EPA’s explicit call for Brand X deference to the agency’s draft guidance is particularly ironic because the government’s briefs in Maui did not ask for deference to EPA’s interpretation of the statute, and they did not even cite Chevron or Brand X. Moreover, the Court in Maui summarily rejected the formal interpretive statement on discharges to groundwater that EPA issued one month before the government’s merits brief was due.

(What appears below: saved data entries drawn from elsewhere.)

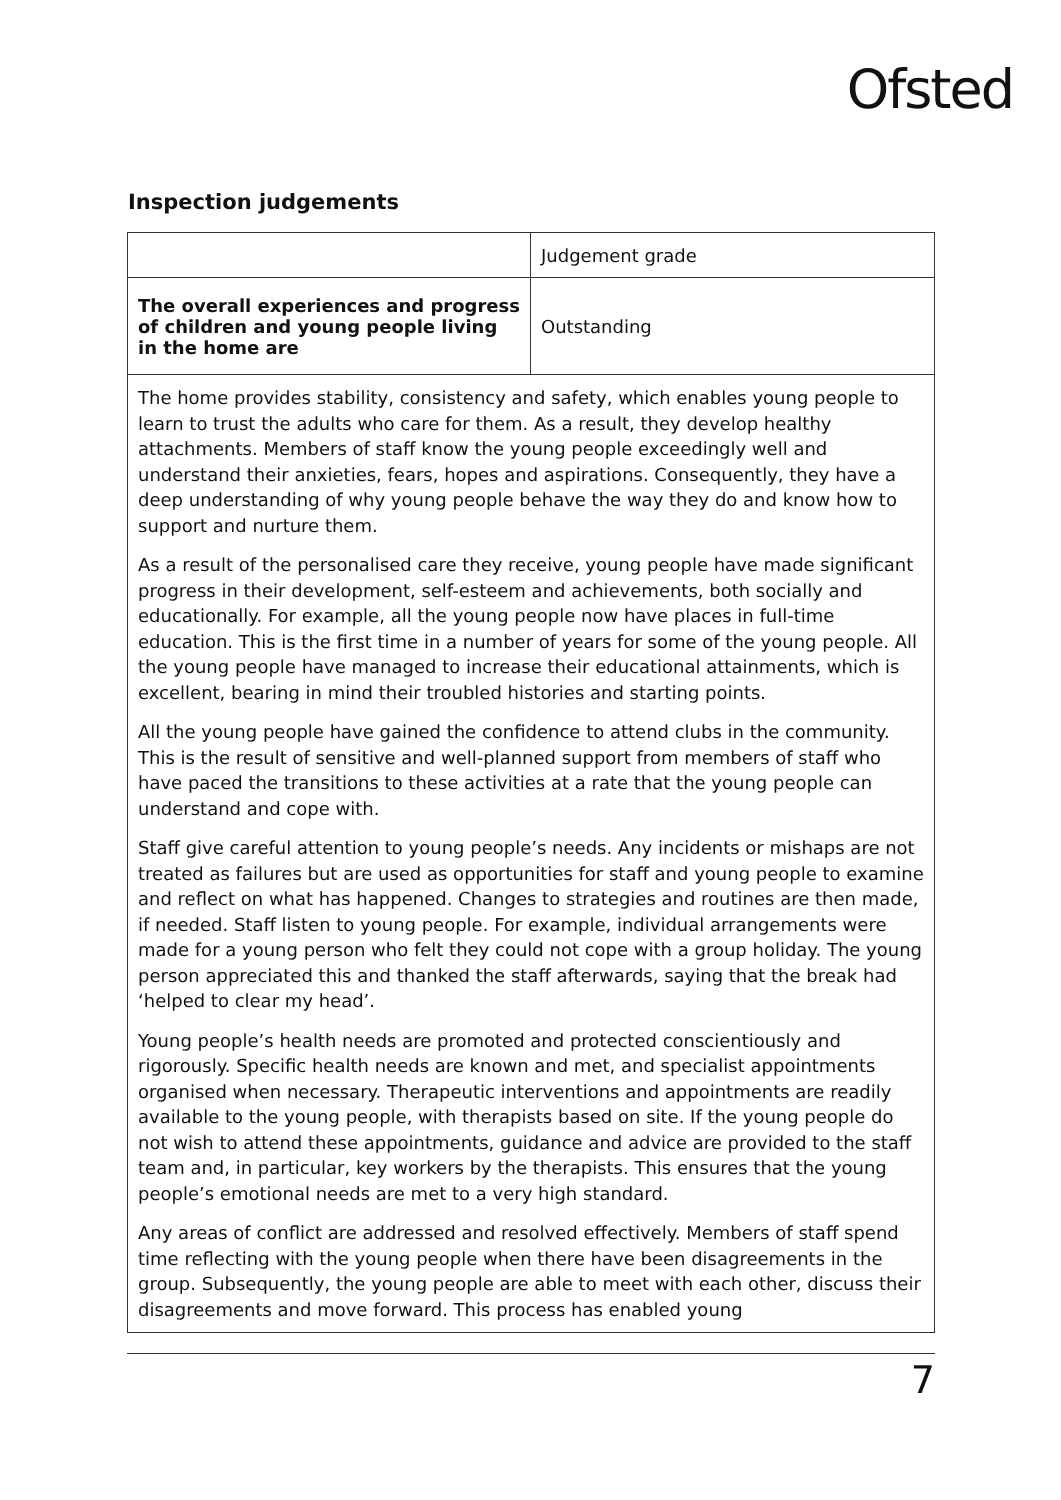Ofsted
Inspection judgements
| | Judgement grade |
| The overall experiences and progress of children and young people living in the home are | Outstanding |
| The home provides stability, consistency and safety, which enables young people to learn to trust the adults who care for them. As a result, they develop healthy attachments. Members of staff know the young people exceedingly well and understand their anxieties, fears, hopes and aspirations. Consequently, they have a deep understanding of why young people behave the way they do and know how to support and nurture them. As a result of the personalised care they receive, young people have made significant progress in their development, self-esteem and achievements, both socially and educationally. For example, all the young people now have places in full-time education. This is the first time in a number of years for some of the young people. All the young people have managed to increase their educational attainments, which is excellent, bearing in mind their troubled histories and starting points. All the young people have gained the confidence to attend clubs in the community. This is the result of sensitive and well-planned support from members of staff who have paced the transitions to these activities at a rate that the young people can understand and cope with. Staff give careful attention to young people’s needs. Any incidents or mishaps are not treated as failures but are used as opportunities for staff and young people to examine and reflect on what has happened. Changes to strategies and routines are then made, if needed. Staff listen to young people. For example, individual arrangements were made for a young person who felt they could not cope with a group holiday. The young person appreciated this and thanked the staff afterwards, saying that the break had ‘helped to clear my head’. Young people’s health needs are promoted and protected conscientiously and rigorously. Specific health needs are known and met, and specialist appointments organised when necessary. Therapeutic interventions and appointments are readily available to the young people, with therapists based on site. If the young people do not wish to attend these appointments, guidance and advice are provided to the staff team and, in particular, key workers by the therapists. This ensures that the young people’s emotional needs are met to a very high standard. Any areas of conflict are addressed and resolved effectively. Members of staff spend time reflecting with the young people when there have been disagreements in the group. Subsequently, the young people are able to meet with each other, discuss their disagreements and move forward. This process has enabled young | |
7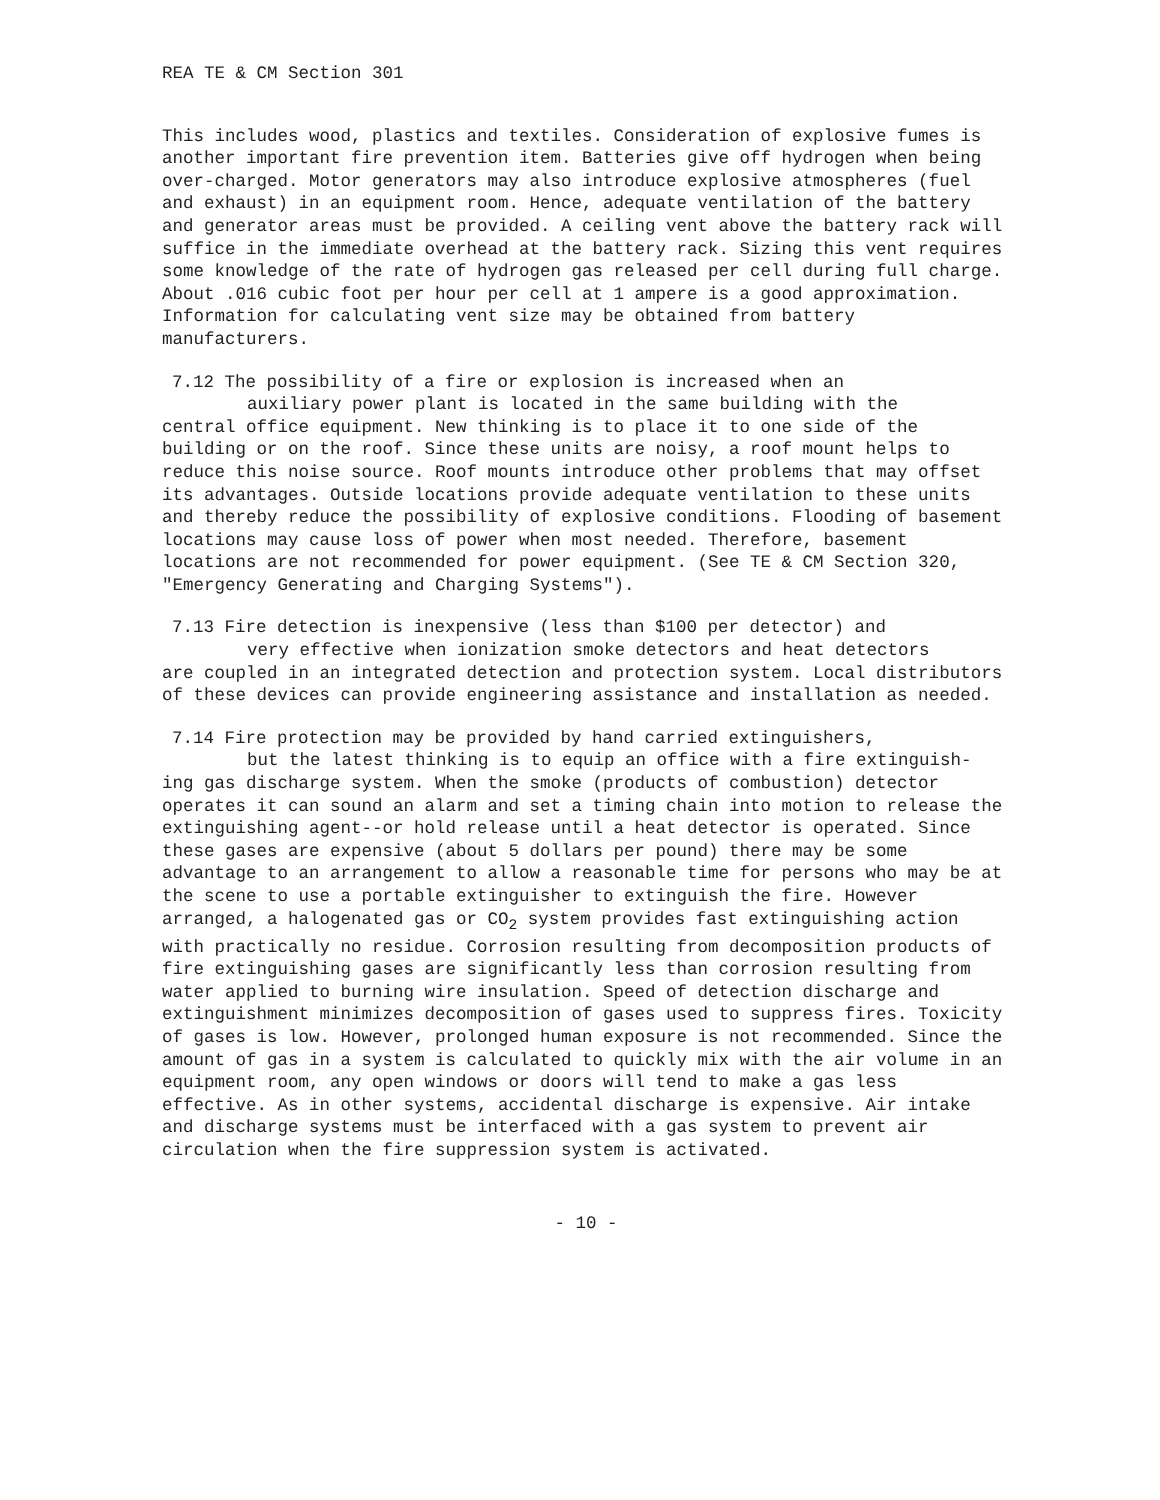REA TE & CM Section 301
This includes wood, plastics and textiles. Consideration of explosive fumes is another important fire prevention item. Batteries give off hydrogen when being over-charged. Motor generators may also introduce explosive atmospheres (fuel and exhaust) in an equipment room. Hence, adequate ventilation of the battery and generator areas must be provided. A ceiling vent above the battery rack will suffice in the immediate overhead at the battery rack. Sizing this vent requires some knowledge of the rate of hydrogen gas released per cell during full charge. About .016 cubic foot per hour per cell at 1 ampere is a good approximation. Information for calculating vent size may be obtained from battery manufacturers.
7.12 The possibility of a fire or explosion is increased when an
auxiliary power plant is located in the same building with the
central office equipment. New thinking is to place it to one side of the building or on the roof. Since these units are noisy, a roof mount helps to reduce this noise source. Roof mounts introduce other problems that may offset its advantages. Outside locations provide adequate ventilation to these units and thereby reduce the possibility of explosive conditions. Flooding of basement locations may cause loss of power when most needed. Therefore, basement locations are not recommended for power equipment. (See TE & CM Section 320, "Emergency Generating and Charging Systems").
7.13 Fire detection is inexpensive (less than $100 per detector) and
very effective when ionization smoke detectors and heat detectors
are coupled in an integrated detection and protection system. Local distributors of these devices can provide engineering assistance and installation as needed.
7.14 Fire protection may be provided by hand carried extinguishers,
but the latest thinking is to equip an office with a fire extinguish-
ing gas discharge system. When the smoke (products of combustion) detector operates it can sound an alarm and set a timing chain into motion to release the extinguishing agent--or hold release until a heat detector is operated. Since these gases are expensive (about 5 dollars per pound) there may be some advantage to an arrangement to allow a reasonable time for persons who may be at the scene to use a portable extinguisher to extinguish the fire. However arranged, a halogenated gas or CO<sub>2</sub> system provides fast extinguishing action with practically no residue. Corrosion resulting from decomposition products of fire extinguishing gases are significantly less than corrosion resulting from water applied to burning wire insulation. Speed of detection discharge and extinguishment minimizes decomposition of gases used to suppress fires. Toxicity of gases is low. However, prolonged human exposure is not recommended. Since the amount of gas in a system is calculated to quickly mix with the air volume in an equipment room, any open windows or doors will tend to make a gas less effective. As in other systems, accidental discharge is expensive. Air intake and discharge systems must be interfaced with a gas system to prevent air circulation when the fire suppression system is activated.
- 10 -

It is not clear whether the draft guidance will ever be finalized or otherwise survive the transition to the Biden administration. But if it survives, the new eighth factor is likely to be the target of a number of questions. For example, why should a system that is deliberately designed and operated in a manner that delivers pollutants to waters of the United States be given more lenient regulatory treatment than a less deliberate activity that delivers the same amount of pollutants to jurisdictional waters in an otherwise similar manner? Isn’t a system with deliberate design and identifiable performance expectations exactly the kind of operation that fits logically into the scheme of NPDES individual and general permits? And what are we to make of the list of specific systems that are to be given special consideration under the eighth factor? Is this list anything more than a last minute attempt to put a finger on the scales whenever one of the enumerated systems may come under scrutiny for adding pollutants to waters of the United States?
Against this backdrop it is fair to ask whether the draft guidance document offers the kind of assistance in applying the functional equivalence test the Maui Court invited EPA to provide.